Après un court séjour au Tonkin, où il étudie la possibilité de tracer un ligne ferroviaire à travers la jungle, à la frontière avec la Chine, il est rappelé en France à cause de l’opposition du gouverneur général de l’Indochine, le radical-socialiste Ernest Constans.

A La Villette, on tranche le lard

De retour en France, Antoine de Morès est un des premiers adhérents de la Ligue nationale antisémite de France (LNAF) fondée par Edouard Drumont dans la suite du succès de son ouvrage, La France juive. Parallèlement, il se lance corps et âme dans la campagne électorale du parti boulangiste pour les élections de 1889. Il tente de faire, sans grand succès, la jonction entre ces deux mouvements.

L’énergie qu’il déploie durant cette campagne, haranguant les foules et prenant la tête de manifestations, perturbant les réunions adverses et faisant le coup de poing, lui vaut une belle popularité, notamment parmi le petit peuple parisien. Le marquis rassemble ses propres partisans au sein d’un groupe intitulé « Morès et ses amis ». Installé rue du Mont-Thabor, Morès rayonne surtout dans le XIXème arrondissement de Paris, parmi les bouchers des abattoirs de La Villette qui vont constituer ses troupes de choc. Dans ce milieu ouvrier et populaire, la gouaille du marquis, avec ses « j’m’en fous ! » et ses « nom de Dieu ! », fait merveille. Sa stature d’aristocrate et son maintien d’officier de cavalerie séduisent les masses prolétaires du nord de la capitale. Son passé « américain », sa connaissance des problématiques d’élevage, de viande et d’abattage, ne sont pas pour rien dans son implantation à La Villette.

Chef plébéien, Morès fascine également une partie de l’extrême-gauche. Un meeting public, attestée par les archives et la presse de l’époque (Cf. « Une réunion anarchiste », Le Petit Journal, 16 avril 1890), le voit prendre la parole aux côtés de la célèbre « Vierge rouge », Louise Michel. Dans la salle surchauffée, les anarchistes, les socialistes-révolutionnaires et les vétérans de la Commune, se mêlent aux employés nationalistes et aux bouchers antisémites. Le résultat immédiat de cette réunion est un appel à une manifestation conjointe devant l’hôtel particulier de la famille Rothschild, le 1er mai 1890. Morès y est arrêté, ainsi que quelques dizaines d’anarchistes et de socialistes, et condamné à trois mois de prison. Les milieux nationalistes et boulangistes, apeurés, font profil bas. A sa libération, le marquis, déçu, se détache, sans toutefois se détourner totalement, du nationalisme sociologique de la petite bourgeoisie.

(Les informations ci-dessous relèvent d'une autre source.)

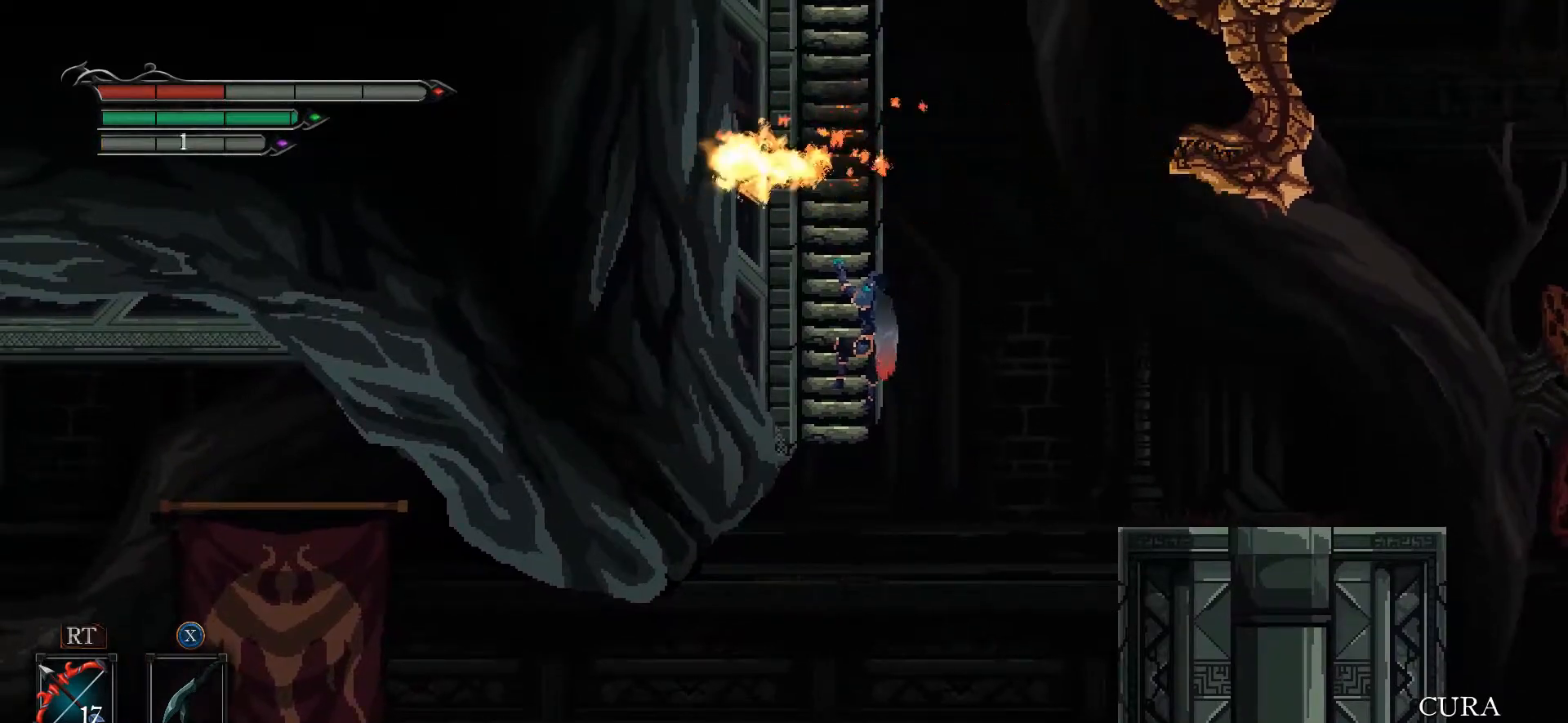
{"dt_ms": 500, "buttons": ["L1"], "left_stick": "up", "right_stick": "center", "events": [[133, "left_stick", "up"]]}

En outre, ses contacts avec certains milieux anarchistes, socialistes et syndicalistes l’amènent à socialiser son discours. Il n’hésite pas à se définir comme un « socialiste indépendant », voire un « socialiste révolutionnaire », et à appeler de ses vœux une « révolution sociale nécessaire » le jour où le « cerveau des masses » prendra conscience de l’énorme potentiel que pourrait constituer le mariage de « l’organisation syndicale des travailleurs » avec « le mouvement antisémite ». Dans un opuscule intitulé « Le Secret des changes », Morès qualifiera, d’une manière assez prémonitoire, cette aspiration à un consensus national de « faisceau ».

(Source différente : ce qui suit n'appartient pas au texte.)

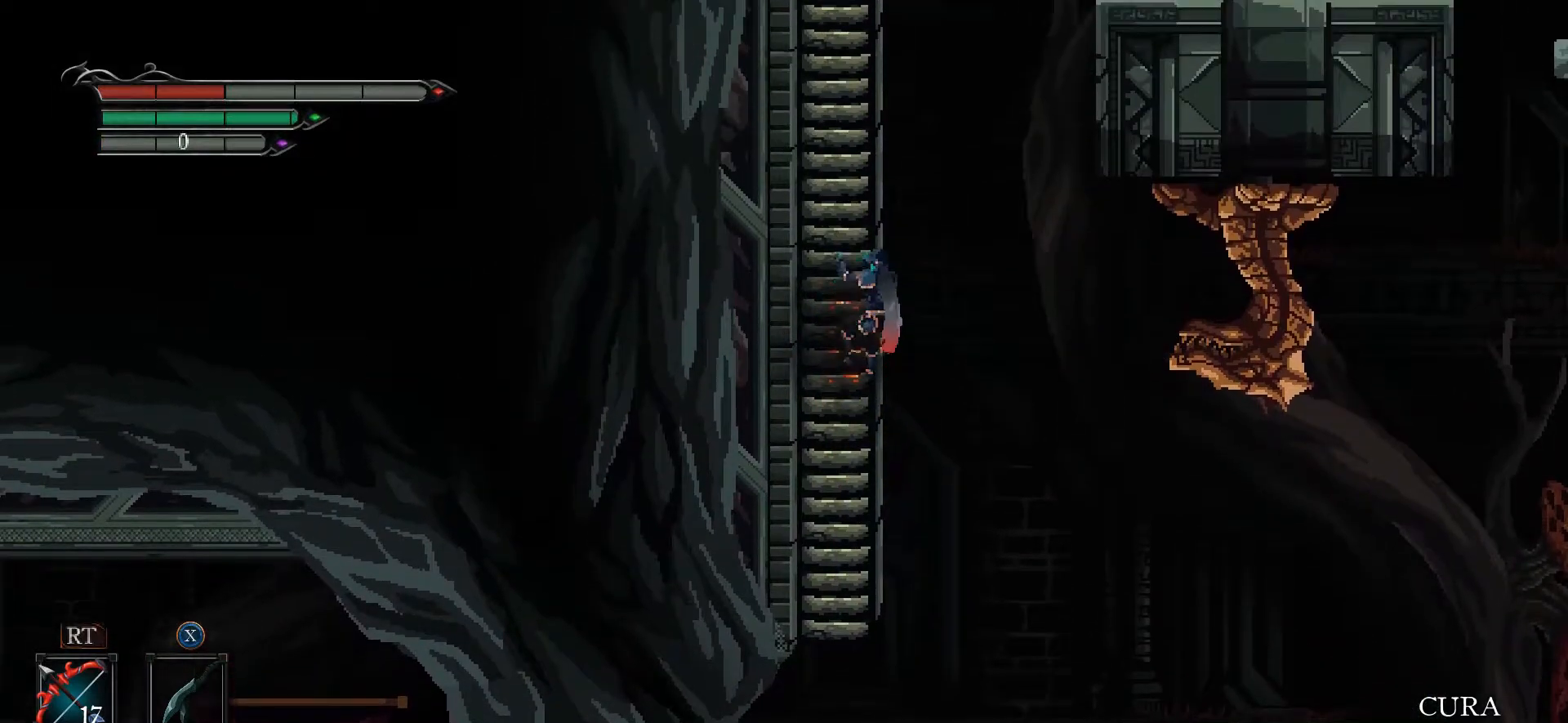
{"dt_ms": 500, "buttons": ["L1"], "left_stick": "up", "right_stick": "center", "events": []}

Dès lors, que l’on surnomme le « César de La Villette », tient le pavé dans les arrondissements nord de Paris, parfois même habillé en cowboy, avec chemise en toile et stetson, à la grande joie de ses partisans. A l’entrée du quartier des abattoirs, trône même un portrait en pied du marquis, armé d’un hachoir, et invitant le quidam à trancher son « youpin quotidien ». Homme d’action volontiers provocateur, Morès multiplie les duels contre ses adversaires politiques. Le point d’orgue est atteint, le 23 juin 1892, lorsqu’il tue, lors d’un combat à l’épée sur l’île de la Jatte, dans l’ouest parisien, un officier juif, le capitaine Mayer. L’affaire aura un grand retentissement dans la presse de l’époque.

Le marquis lance même un journal, La Délivrance, auquel participent plusieurs rédacteurs de La Revue socialiste, comme Eugène Fournière, un mensuel fondé en 1885 par le guesdiste Benoît Malon, un ancien communard internationaliste. Pour la petite histoire, François Mitterrand sera un éphémère patron de cette Revue en 1974…

En 1893, Morès se rend dans le Var, à Draguignan, où, soutenu par des dockers de Marseille, Toulon et La Ciotat, il mène une campagne acharnée contre le député sortant, Georges Clémenceau, qui est battu de justesse. Il est malgré tout déçu du résultat global des élections qui voient baisser le nombre des députés nationalistes et antisémites. Morès envisage alors d’autres horizons pour son action.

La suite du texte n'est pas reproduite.